“Retrato de Uma Senhora” (1881) é considerada a obra central do legado de Henry James. A mim serviu de porta de entrada, ficando a conhecer o mesmo, mas apesar de alguma admiração suscitada, deixou-me sem motivação para o continuar a ler. James realiza um trabalho soberbo de análise dos processos da consciência humana, na senda do que já nos tinha dado Balzac e Dostoiévski, capturando a nossa atenção ao longo de páginas e páginas de escalpelização dos mundos interiores dos seus personagens. Diga-se que James era irmão de William James, um dos grandes pioneiros da psicologia. O problema surge no conteúdo, nos personagens trabalhados, pela pertença à aristocracia, ou a uma burguesia muito próxima, que torna aquilo que se conta muito pouco interessante.

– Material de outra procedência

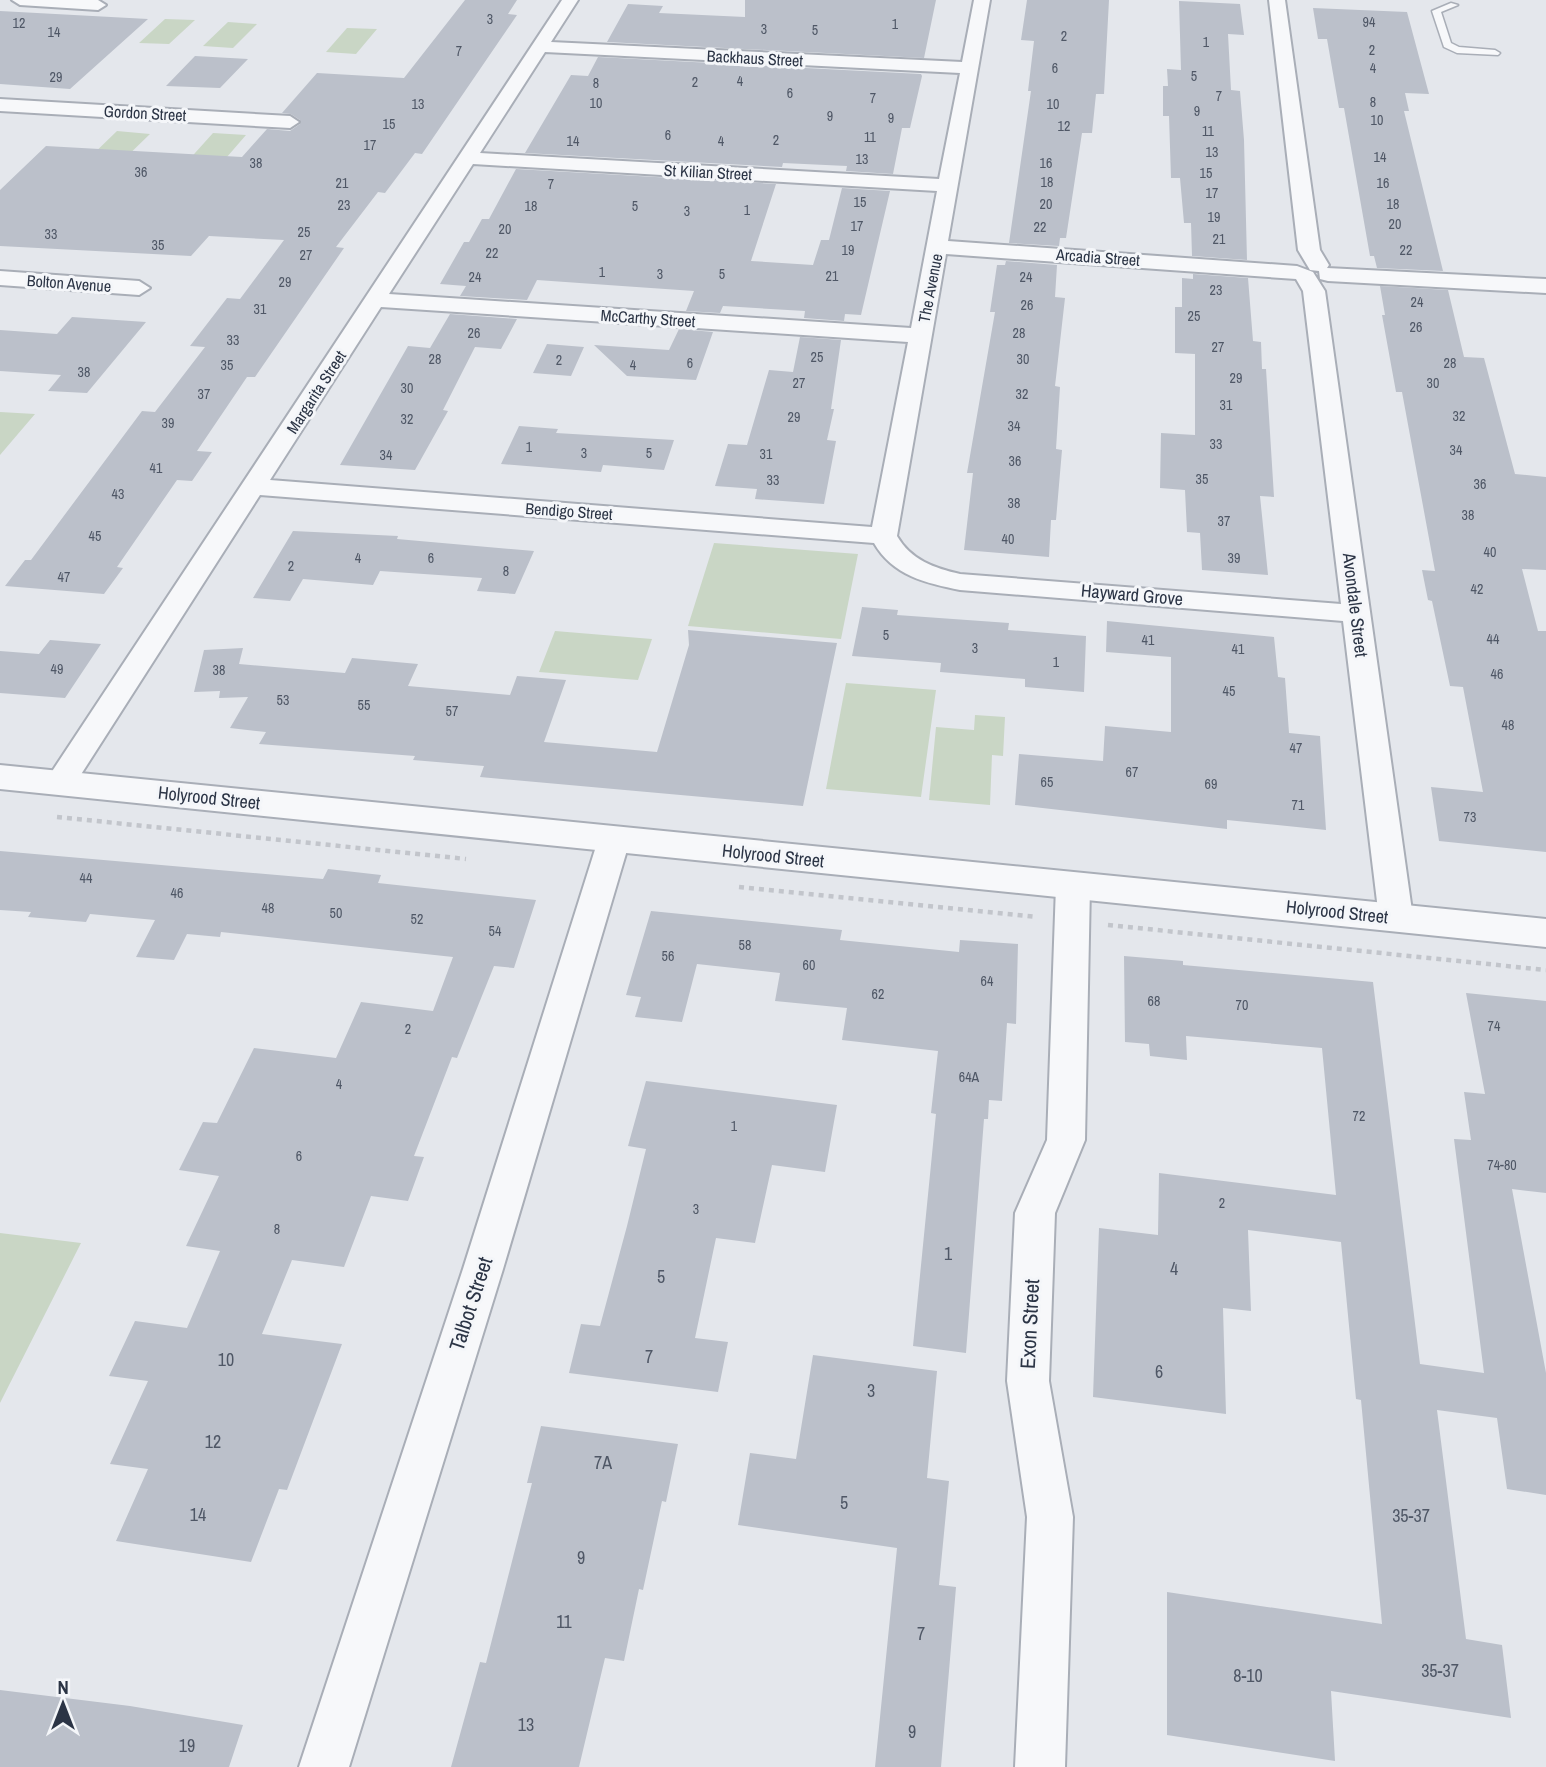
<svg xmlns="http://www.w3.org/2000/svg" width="1546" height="1767" font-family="'Archivo Narrow',sans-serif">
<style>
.green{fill:#c9d6c5}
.building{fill:#bbc0ca}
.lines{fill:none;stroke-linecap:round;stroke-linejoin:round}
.service-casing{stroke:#a9aeb7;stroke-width:3}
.minor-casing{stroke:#a9aeb7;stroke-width:4}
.tertiary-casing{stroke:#a9aeb7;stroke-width:4}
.path{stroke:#c2c5cb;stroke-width:4.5;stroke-dasharray:5 5;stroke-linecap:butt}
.service{fill:#f7f8fa;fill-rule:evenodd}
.minor{fill:#f7f8fa;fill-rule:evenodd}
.tertiary{fill:#f7f8fa;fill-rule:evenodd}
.labels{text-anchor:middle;stroke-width:6;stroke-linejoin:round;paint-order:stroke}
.number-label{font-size:14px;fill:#4f5766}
.far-street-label{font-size:16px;fill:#2b3445;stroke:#f4f6f9}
.street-label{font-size:18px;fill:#2b3445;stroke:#f4f6f9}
.near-number-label{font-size:18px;fill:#4f5766}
.near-street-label{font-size:21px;fill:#2b3445;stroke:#f4f6f9}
</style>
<rect width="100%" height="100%" fill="#e4e7ec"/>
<path class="green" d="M165,19L195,20L169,44L139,43Z
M228,22L257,24L233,48L203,46Z
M347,28L377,29L356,54L326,52Z
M117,131L150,134L119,164L85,162Z
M213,133L246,135L220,165L186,163Z
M0,412L35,414L0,455Z
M714,543L858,554L841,639L688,626Z
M555,631L652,639L638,680L539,672Z
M846,683L936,690L921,797L826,789Z
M975,715L1005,717L1003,756L992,755L990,805L929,800L936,727L974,730Z
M0,1233L81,1243L0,1403Z"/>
<path class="building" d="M465,0H517L508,14L517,15L422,154L415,153L385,193L378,192L336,247L344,248L255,377H247L197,451L212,452L192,481L177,480L117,567L123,568L104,594L5,586L25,560H31L142,411L155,412L205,347L190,346L227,298L240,299L284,240L209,236L191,256L0,246V190L46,146L242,157L267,129L290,131L300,124V120L291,114L282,113L317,73L404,78Z
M745,0H936L924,58L607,42L628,4L663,6L659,13L745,17Z
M1027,0H1109L1104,94H1096L1092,133H1082L1066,238H1060L1059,246L1009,243L1031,91H1028L1034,41L1021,40Z
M1179,1L1240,4L1244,35L1228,34L1231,90L1240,91L1244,140L1247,260L1192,256L1191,223H1184L1180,178H1171L1169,116H1163V86H1168L1167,69L1181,70Z
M1313,8L1407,12L1429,94L1405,93L1409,111H1404L1443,271L1377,268L1374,256H1370L1344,108H1339L1327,39H1318Z
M0,11L148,19L70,89L0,84Z
M195,56L248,59L220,88L166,86Z
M598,57L921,74L922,76L910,128H902L893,174L846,171L847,166L783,163L782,167L525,153L571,75L588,76Z
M516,169L776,184L751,261L813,265L821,240H829L842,188L890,191L861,315L845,314L844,321L804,318L805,311L723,306L720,313L686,311L694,291L622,286L537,280L527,300L460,296L466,286L440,284L464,242H469L482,219H489Z
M1006,261L1057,265L1055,297L1065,298L1055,386L1060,387L1056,449L1062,450L1056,520H1051L1049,557L964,550L973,473H967L995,312H990L997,265H1005Z
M1193,274L1248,278L1253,341L1261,342L1262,369H1266L1274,497L1260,496L1268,575L1202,570L1200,533L1187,532L1185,490L1160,488L1161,433L1195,435V354L1175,353V307H1182V278L1193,279Z
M1380,286L1448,290L1464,357L1484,358L1515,474L1546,477V570L1522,569L1538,631H1546V852L1439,841L1431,787L1483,792L1463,687L1450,686L1432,601L1428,600L1422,570L1435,571L1402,392H1396L1382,315H1385Z
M450,314L517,319L501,349L475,347L443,410L448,411L415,470L340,465L408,346L430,348Z
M72,317L146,322L87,393L48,391L61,375L0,371V330L57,334Z
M679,329L713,332L696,380L627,376L594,345L669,350Z
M800,337L841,340L831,409H834L827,440L836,441L824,504L755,499L757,489L715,486L728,444L747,445L769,370L793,372Z
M547,344L584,347L571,376L533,373Z
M519,426L558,429L556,433L674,440L664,470L603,465L601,472L501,464Z
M293,531L398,536L397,539L534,551L515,594L477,591L482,578L380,571L373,585L303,579L290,601L253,598Z
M862,607L898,610L897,615L1009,623L1008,630L1086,636L1084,692L1025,687V679L940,672L941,663L852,656Z
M1107,621L1274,637L1278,677L1285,678L1289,733L1320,736L1326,830L1227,820V829L1015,805L1019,754L1103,761L1105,726L1171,732V657L1106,652Z
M688,630L837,643L803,806L480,777L484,766L413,760L415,756L259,744L266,732L230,728L248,697L219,698L220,691L194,692L204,650L243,648L239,664L345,673L352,658L418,664L408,686L510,695L517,676L566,680L544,742L657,752L689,645Z
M50,640L101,644L65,698L0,693V651L39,654Z
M0,851L323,879L328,869L381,875L378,883L536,900L514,968L494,966L457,1058L452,1057L414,1156L424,1157L408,1201L371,1196L344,1267L292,1260L262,1334L342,1344L287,1490L279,1489L251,1562L116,1541L148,1469L110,1464L148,1381L109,1376L135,1321L187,1328L220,1251L186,1246L219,1176L179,1170L203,1122L217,1123L254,1048L336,1058L361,1002L433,1011L453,957L221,932L220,937L187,934L174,960L136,957L155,920L90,914L86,922L28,917L31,912L0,910Z
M651,911L842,930L840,940L959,952L960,940L1018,944L1016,1024L1007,1023L1002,1101L989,1100L988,1119H984L966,1353L913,1346L936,1114L931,1113L938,1051L842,1040L847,1008L775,1001L780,973L697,964L682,1022L635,1017L641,997L626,995Z
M1124,956L1183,961V965L1373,982L1420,1364L1484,1373L1454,1139L1471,1140L1464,1092L1485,1094L1466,993L1546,1001V1193L1512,1189L1546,1373V1495L1507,1489L1497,1418L1437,1410L1466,1639L1502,1645L1511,1718L1331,1691L1335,1761L1167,1735V1592L1382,1624L1361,1400L1356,1399L1341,1242L1248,1230L1251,1311L1223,1308L1226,1414L1093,1397L1099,1228L1158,1235L1159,1173L1336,1195L1322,1048L1186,1036L1187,1060L1150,1056L1149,1044L1125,1042Z
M646,1081L837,1105L825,1172L772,1165L755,1243L716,1238L695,1338L728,1342L718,1392L569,1373L581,1324L600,1326L627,1226L646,1149L628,1146Z
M813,1355L937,1371L927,1478L949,1481L939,1585L956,1587L941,1767H875L897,1548L738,1525L750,1453L796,1459Z
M541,1426L678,1444L666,1502L662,1501L643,1590L639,1589L624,1661L605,1658L579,1767H451L480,1662L486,1663L532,1483H527Z
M0,1690L130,1706L243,1725L229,1767H0Z"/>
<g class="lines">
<defs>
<path id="service" d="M1451,3L1458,5L1441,12L1451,43L1459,47L1495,50L1500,53L1498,55L1457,53L1444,47L1432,11Z"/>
<path id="minor" d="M12,0H98L106,5L98,10L20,5Z
M562,0H578L551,42L962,62L974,0H990L948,241L1297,266L1313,272L1325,291L1413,918L1408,926L1396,930L1384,926L1379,918L1343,621L960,590C926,583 893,576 874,543L260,495L71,790L60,793L49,790L44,783L49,776ZM545,52L960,73L939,179L480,153ZM473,164L937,191L911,328L389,294ZM946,254L1296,279L1303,291L1341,604L960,574C934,568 911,560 897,536ZM381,307L908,342L872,527L270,480Z
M1269,0H1285L1320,250L1329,265L1327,268L1546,279V293L1328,281L1320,279L1319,271L1310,270L1298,250Z
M0,99L290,116L299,122L290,128L0,111Z
M0,271L139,281L150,288L139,295L0,285Z
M614,829L625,832L630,840L503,1269L349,1767H299L463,1269L598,840L603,832Z
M1073,875L1085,878L1090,886L1085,1140L1055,1213L1049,1381L1073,1517L1065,1767H1015L1027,1517L1007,1381L1015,1213L1047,1140L1056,886L1061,878Z"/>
<path id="tertiary" d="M0,765L1546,919V947L0,789Z"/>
</defs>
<use href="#service" class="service-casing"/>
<use href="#minor" class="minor-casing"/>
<use href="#tertiary" class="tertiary-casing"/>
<path class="path" d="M57,817L466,859
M739,887L1037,917
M1108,925L1546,970"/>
<use href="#service" class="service"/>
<use href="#minor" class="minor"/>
<use href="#tertiary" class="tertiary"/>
</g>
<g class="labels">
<g class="number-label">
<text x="490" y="24">3</text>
<text x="1369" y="27">94</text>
<text x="19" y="28">12</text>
<text x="895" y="29">1</text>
<text x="764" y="34">3</text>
<text x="815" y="35">5</text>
<text x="54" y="37">14</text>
<text x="1064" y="41">2</text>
<text x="1206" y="47">1</text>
<text x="1372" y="55">2</text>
<text x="459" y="56">7</text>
<text x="1055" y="73">6</text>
<text x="1373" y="73">4</text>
<text x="1194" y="81">5</text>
<text x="56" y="82">29</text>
<text x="740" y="86">4</text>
<text x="695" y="87">2</text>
<text x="596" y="88">8</text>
<text x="790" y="98">6</text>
<text x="1219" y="101">7</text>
<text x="873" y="103">7</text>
<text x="1373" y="107">8</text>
<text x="596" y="108">10</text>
<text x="418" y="109">13</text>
<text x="1053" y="109">10</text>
<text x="1197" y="116">9</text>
<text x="830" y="121">9</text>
<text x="891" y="123">9</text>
<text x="1377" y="125">10</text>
<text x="389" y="129">15</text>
<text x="1064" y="131">12</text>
<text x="1208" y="136">11</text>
<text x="668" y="140">6</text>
<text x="870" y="142">11</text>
<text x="776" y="145">2</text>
<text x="573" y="146">14</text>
<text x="721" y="146">4</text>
<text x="370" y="150">17</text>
<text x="1212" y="157">13</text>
<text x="1380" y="162">14</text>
<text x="862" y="164">13</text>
<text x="256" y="168">38</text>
<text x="1046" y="168">16</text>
<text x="141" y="177">36</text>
<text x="1206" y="178">15</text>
<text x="1047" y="187">18</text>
<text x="342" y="188">21</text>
<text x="1383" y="188">16</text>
<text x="551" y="189">7</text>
<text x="1212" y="198">17</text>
<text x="860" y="207">15</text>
<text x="1046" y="209">20</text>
<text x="1393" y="209">18</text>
<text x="344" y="210">23</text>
<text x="531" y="211">18</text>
<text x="635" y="211">5</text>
<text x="747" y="215">1</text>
<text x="687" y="216">3</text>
<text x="1214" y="222">19</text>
<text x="1395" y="229">20</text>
<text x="857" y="231">17</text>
<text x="1040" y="232">22</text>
<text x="505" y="234">20</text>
<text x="304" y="237">25</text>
<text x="51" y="239">33</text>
<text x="1219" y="244">21</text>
<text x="158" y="250">35</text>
<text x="848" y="255">19</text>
<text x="1406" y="255">22</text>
<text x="492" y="258">22</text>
<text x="306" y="260">27</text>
<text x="602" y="277">1</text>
<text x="660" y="279">3</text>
<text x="722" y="279">5</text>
<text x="832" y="281">21</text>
<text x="475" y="282">24</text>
<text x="1026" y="282">24</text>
<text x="285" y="287">29</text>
<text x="1216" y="295">23</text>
<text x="1417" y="307">24</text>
<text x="1027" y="310">26</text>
<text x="260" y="314">31</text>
<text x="1194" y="321">25</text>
<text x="1416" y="332">26</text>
<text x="474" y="338">26</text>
<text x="1019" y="338">28</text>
<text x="233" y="345">33</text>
<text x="1218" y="352">27</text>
<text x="817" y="362">25</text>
<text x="435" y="364">28</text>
<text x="1023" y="364">30</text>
<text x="559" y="365">2</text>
<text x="690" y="368">6</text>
<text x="1450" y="368">28</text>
<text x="227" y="370">35</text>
<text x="633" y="370">4</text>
<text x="84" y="377">38</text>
<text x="1236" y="383">29</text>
<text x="799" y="388">27</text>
<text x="1433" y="388">30</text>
<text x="407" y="393">30</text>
<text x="204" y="399">37</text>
<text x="1022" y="399">32</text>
<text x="1226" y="410">31</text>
<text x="1459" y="421">32</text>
<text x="794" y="422">29</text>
<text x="407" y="424">32</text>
<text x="168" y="428">39</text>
<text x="1014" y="431">34</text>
<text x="1216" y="449">33</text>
<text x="529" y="452">1</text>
<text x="1456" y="455">34</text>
<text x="584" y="458">3</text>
<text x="649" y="458">5</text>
<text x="766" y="459">31</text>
<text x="386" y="460">34</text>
<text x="1015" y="466">36</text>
<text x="156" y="473">41</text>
<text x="1202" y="484">35</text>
<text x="773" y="485">33</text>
<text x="1480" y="489">36</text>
<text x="118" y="499">43</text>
<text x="1014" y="508">38</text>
<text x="1468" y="520">38</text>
<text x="1224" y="526">37</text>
<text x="95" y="541">45</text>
<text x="1008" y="544">40</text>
<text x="1490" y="557">40</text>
<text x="358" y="563">4</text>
<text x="431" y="563">6</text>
<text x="1234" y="563">39</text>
<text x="291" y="571">2</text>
<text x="506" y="576">8</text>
<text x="64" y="582">47</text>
<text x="1477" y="594">42</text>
<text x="886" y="640">5</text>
<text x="1493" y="644">44</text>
<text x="1148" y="645">41</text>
<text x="975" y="653">3</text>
<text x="1238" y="654">41</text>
<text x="1056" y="667">1</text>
<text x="57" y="674">49</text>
<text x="219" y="675">38</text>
<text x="1497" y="679">46</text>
<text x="1229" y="696">45</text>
<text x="283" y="705">53</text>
<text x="364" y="710">55</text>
<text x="452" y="716">57</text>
<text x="1508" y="730">48</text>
<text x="1296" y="753">47</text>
<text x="1132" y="777">67</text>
<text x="1047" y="787">65</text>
<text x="1211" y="789">69</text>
<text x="1298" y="810">71</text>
<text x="1470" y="822">73</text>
<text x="86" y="883">44</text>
<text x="177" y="898">46</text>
<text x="268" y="913">48</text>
<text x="336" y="918">50</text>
<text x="417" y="924">52</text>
<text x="495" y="936">54</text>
<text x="745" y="950">58</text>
<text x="668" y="961">56</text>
<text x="809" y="970">60</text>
<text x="987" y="986">64</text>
<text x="878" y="999">62</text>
<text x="1154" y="1006">68</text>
<text x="1242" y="1010">70</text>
<text x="1494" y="1031">74</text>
<text x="408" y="1034">2</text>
<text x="969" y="1082">64A</text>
<text x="339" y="1089">4</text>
<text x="1359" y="1121">72</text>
<text x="734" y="1131">1</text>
<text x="299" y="1161">6</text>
<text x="1502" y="1170">74-80</text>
<text x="1222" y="1208">2</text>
<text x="696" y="1214">3</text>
<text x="277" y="1234">8</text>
</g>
<g class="far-street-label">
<text transform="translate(755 58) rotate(3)" y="6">Backhaus Street</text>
<text transform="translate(145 113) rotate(3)" y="6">Gordon Street</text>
<text transform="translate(708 172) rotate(3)" y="6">St Kilian Street</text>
<text transform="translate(1098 257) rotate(4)" y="6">Arcadia Street</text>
<text transform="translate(69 283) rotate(4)" y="6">Bolton Avenue</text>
<text transform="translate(930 288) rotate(-79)" y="6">The Avenue</text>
<text transform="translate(648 318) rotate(4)" y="6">McCarthy Street</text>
<text transform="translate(316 392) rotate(-57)" y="6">Margarita Street</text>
<text transform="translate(569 511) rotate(4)" y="6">Bendigo Street</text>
</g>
<g class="street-label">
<text transform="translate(1132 595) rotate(5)" y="6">Hayward Grove</text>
<text transform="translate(1355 605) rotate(83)" y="6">Avondale Street</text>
<text transform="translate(209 798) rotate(6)" y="6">Holyrood Street</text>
<text transform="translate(773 856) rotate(6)" y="6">Holyrood Street</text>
<text transform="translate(1337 912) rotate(6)" y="6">Holyrood Street</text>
</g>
<g class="near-number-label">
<text x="948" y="1260">1</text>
<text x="1174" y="1275">4</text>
<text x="661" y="1283">5</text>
<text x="649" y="1363">7</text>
<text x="226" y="1366">10</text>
<text x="1159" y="1378">6</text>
<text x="871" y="1397">3</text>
<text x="213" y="1448">12</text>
<text x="603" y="1469">7A</text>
<text x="844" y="1509">5</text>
<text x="198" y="1521">14</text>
<text x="1411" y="1522">35-37</text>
<text x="581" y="1564">9</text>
<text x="564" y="1628">11</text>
<text x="921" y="1640">7</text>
<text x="1440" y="1677">35-37</text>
<text x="1248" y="1682">8-10</text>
<text x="526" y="1731">13</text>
<text x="912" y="1738">9</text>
<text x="187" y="1752">19</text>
</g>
<g class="near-street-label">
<text transform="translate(471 1304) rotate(-72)" y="7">Talbot Street</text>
<text transform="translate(1030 1324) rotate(-87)" y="7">Exon Street</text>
</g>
</g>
<g transform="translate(63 1704)" stroke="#f4f6f9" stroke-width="5" paint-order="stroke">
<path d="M0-5L12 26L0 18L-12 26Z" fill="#2b3445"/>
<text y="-10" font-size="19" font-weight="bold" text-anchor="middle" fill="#2b3445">N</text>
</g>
</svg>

Existem temas interessantes, como a liberdade e o destino, nomeadamente no campo feminino, mas diga-se que é tudo muito estéril. A senhora, Isabel Archer, que veio dos EUA, dedica-se a passear pela Europa, diz querer ser livre, mas apenas busca alguém com quem casar. O primo, Ralph, que vive há muito em Inglaterra, aparentemente por ser doente, dedica-se a respirar, e como tem de respirar, passeia um pouco menos. Já a tia, vive em passeio pela Europa, enquanto vai maldizendo deste e daquele. Para o resto, existem criados e serviçais, mas desses não é preciso falar. Segundo James, os seus personagens vivem vidas muito complicadas, carregadas de decisões pesadas, que os impedem de desfrutar livremente das belezas de Veneza e Florença. Assim, o livro arrasta-se ao longo de centenas de páginas, pondo à prova a resistência dos mais pacientes, ainda que no final exista uma reviravolta que anima um pouco todo aquele universo.
Reconheço que independentemente da classe social em que se vive o ser humano arranja sempre forma de viver angustiado. Veja-se o caso exposto em “La Familia Grande”. Mas quando se escreve uma obra com esta dimensão, 700 páginas, e com um aprofundamento psicológico deste calibre, espera-se que seja com o objetivo de ilustrar algo relevante para quem lê. Verdade que em 1881 só a alta burguesia e aristocracia deveriam ter tempo e literacia para se dedicarem à leitura. Mas a seguir por este caminho, James castrou o interesse das suas obras, o que me ajuda a compreender porque apesar do seu nome surgir amiúde em textos de análise crítica, as suas obras são bastante menos lidas e citadas que as de outros autores da mesma época.
Entretanto descobri que John Banville gosta tanto de Isabel Archer que passados 140 anos resolveu escrever uma continuação da história da heroína de James — “Mrs Osmond” (2017). Não me admira, já que não fiquei propriamente impressionado com o seu “O Mar” (2005) que ganhou o Booker.